CFD simulations of the double-layer reactor; (a) temperature counter (b) velocity counter (c) fluid flow streamline

As can be seen, Fig. 14a shows that to achieve the optimal temperature of the reactor, we need to increase the water bath temperature. As with the temperature distribution inside the reactor, it is determined that the heat around the stirrer is less than the temperature considered for testing. What is apparent in Fig. 14b is that the amount of mixing and mixing speed inside the reactor is well-tuned, and the desired result can be achieved, considering the rate. The contour shows the uniformity of the swirling speed throughout the reactor, which means that the agitator speed factor is a suitable and particle size-dependent index.
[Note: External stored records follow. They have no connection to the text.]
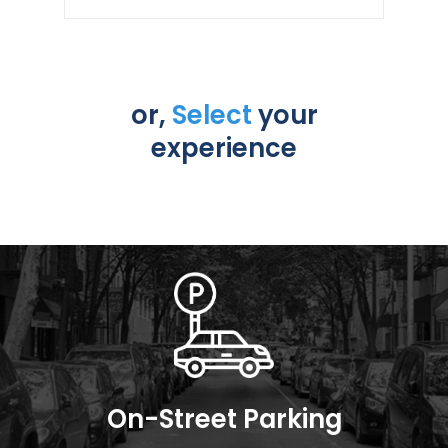
or,
Select
your
experience
On-Street Parking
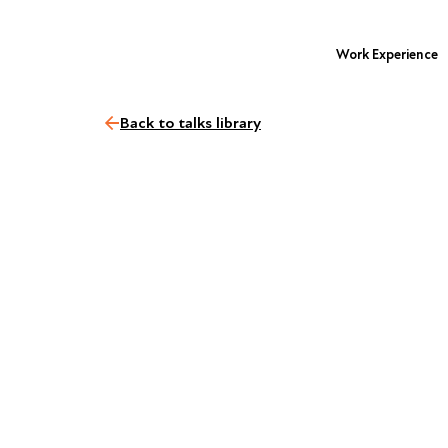
Work Experience
Back to talks library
The regular flow streamlines around the stirrer in Fig. 14c confirm this fact. The circular velocity lines with a proper distance from the agitator center and at a suitable velocity indicate the correct mixing of the material by the agitator. The similar works represented similar results [34].

4 Conclusion

Optimum production conditions of adsorbent coated with pure agarose were investigated in two separate stages (emulsification and cooling), and the design of 16 distinct experiments. The minimum particle size (optimum) was 50 rpm stirring speed, 6% agarose percentage, 0.5 mg/ml surfactant concentration, and 2 mg nickel dosage. Various chemical methods can fix the recycled adsorbent and proceed to the commercial industry. Agarose’s optimal porosity combined with compatibiblity makes it the gold standard for high-purity protein isolation in sensitive applications (e.g., pharmaceutical and food industries). Suitable porosity, biodegradability, and ease of process are the advantages of this recombinant adsorbent. Laboratory conditions such as density, particle size, size distribution, and graphic forms suggest that this study determines the best agarose adsorption conditions. A careful examination of the adsorbent particles and the measurement of all the qualitative parameters allow the use of the same test, depending on the application type and the adsorbent material, to be used. For example, when we use adsorbents to purify the small size of the adsorbent protein, we can use smaller-sized adsorbents suitable for the same protein. When using protein with an oil source, we can use an oil agarose adsorbent to reduce costs and use less raw material. Adsorbents with larger particle sizes or greater depths are more suitable for macromolecular protein absorption, and mutually smaller proteins are used in micro-sized proteins.